Sarah Waters’ Gothic Fingersmith is set in Victorian England, and she does not spare the reader from the realities of the period.
Beyond the wall lay Mr Ibbs’ sister, who was kept to her bed; she often woke ith the horrors on her, shrieking. And all about the house — laid top-to-toe in cradles, like sprats in boxes of salt — were Mrs Sucksby’s infants. [..] any little thing might set them off. Then Mrs Sucksby would go among them, dosing them from a bottle of gin.
Sue Trinder is speaking, and she had once been one of these infants, but was always treated as special by Mrs Sucksby, protected from going out to pickpocket or work the streets as a young prostitute. But why?
I was not a jewel; nor even a pearl. My hair, after all, turned out quite ordinary. My face was a commonplace face.
Into this haven of thieves and fences led by Mr Ibb and Mrs Sucksby comes Richard Rivers, who is called ‘Gentleman’, with a proposition: he will take Sue to be a ladies maid for Maud, an heiress in a remote old house. Sue is to help convince Maud to marry Gentleman, after which he will take her fortune and abandon her in a madhouse. A cruel scheme indeed, but one that 17-year-old Sue accedes to for the promise of three thousand pounds.
Briar House is a classic Gothic mansion, with lanterns and old grooms and suspicious servants including a cook, a few girls and a boy. Miss Maud is about the same age as Sue, appropriately pale and thin and delicate. The plot proceeds to a startling plot twist at the end of the first section.
Then the book hits a slump, as much of section 2 is the same story retold from another point of view. New aspects of the story are brought out, and some are unexpected and creepy, but still, it covers old ground and feels tedious.
By section 3, the plot twists are such that this reader had to stop reading to mentally un-entangle them, the story began to seem contrived, and the ending rather gloomy. I suppose this is appropriate for a Gothic novel.

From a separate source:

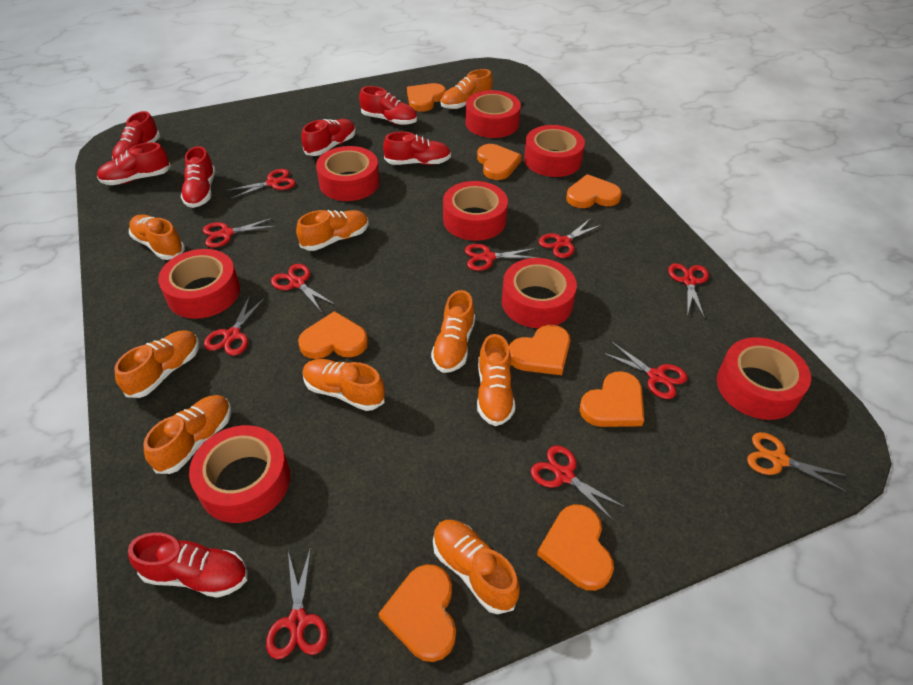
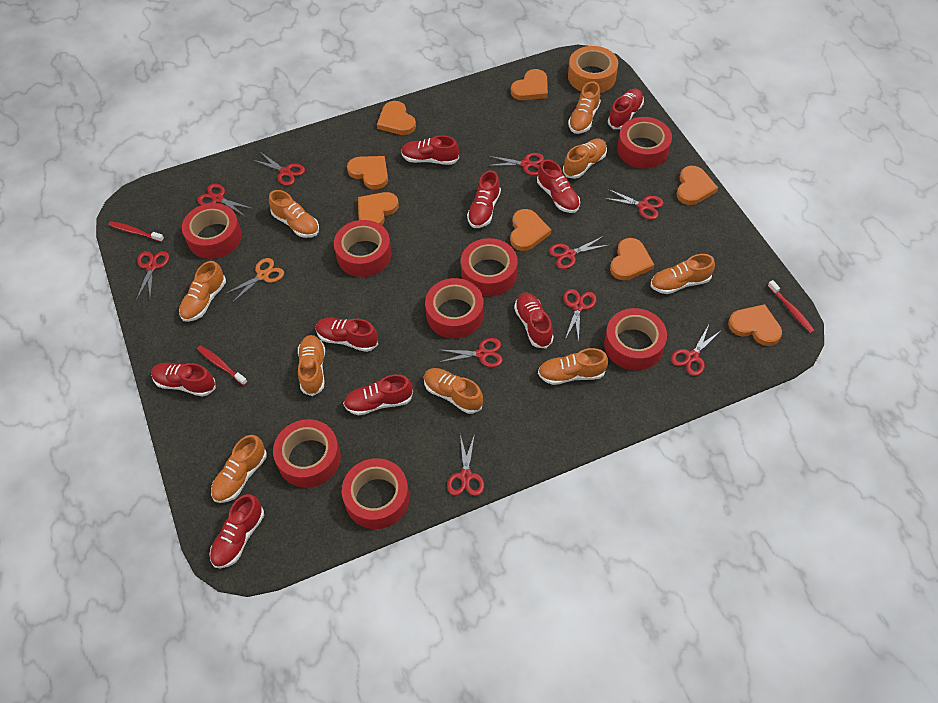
orange tape: 0 -> 1
red shoe: 7 -> 9
red toothbrush: 0 -> 3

Waters does very well with atmosphere and historical accuracy (as best as I could judge, not being a scholar of Victorian life), and the dialog too seemed very authentic.
[Mrs Sucksby talking about Sue’s mother] Fairer than you, but sharp like you, about the face; and thin as paper. What was her lay? She said it was only prigging. [..] I know she was hard as a nut.
‘Well,’ I thought, ‘bad coins will gleam as well as good.’
The novel contains plenty of Victorian gore: hangings, pornographic literature, gaols, and all. A chunk of this book is set in a madhouse, and that is truly grim reading.
My legs had been pulled so hard they shook like things of rubber, and my head was ringing from the punch. [..] The door itself was covered in a dirty canvas, padded with straw. [..] I turned back to the door and put my fingers to it — to the keyhole, to the canvas, anywhere — to try and pull it. But it was tight as a clam — and, what was worse, as I stood plucking at it I began to make out little dints and tears in the canvas — that I understood all at once must be the marks left by the fingernails of all the other lunatics.
Waters has a distinctly feminist take, focusing on the women throughout, including the mothers of the two main characters. This in itself adds a twist to the Dickensian male-oriented stories that most of us have read before. Walters is also, I discovered later, known as a lesbian writer, and some of the plot twists might have been less surprising if I had known that in advance.
The intriguing title of this book?
He let his hand drop, and turned it, and crooked his middle finger, and the word he meant — fingersmith — was Borough code for thief.
Probably a fun read for those who like Gothic writing and/or lesbian romances.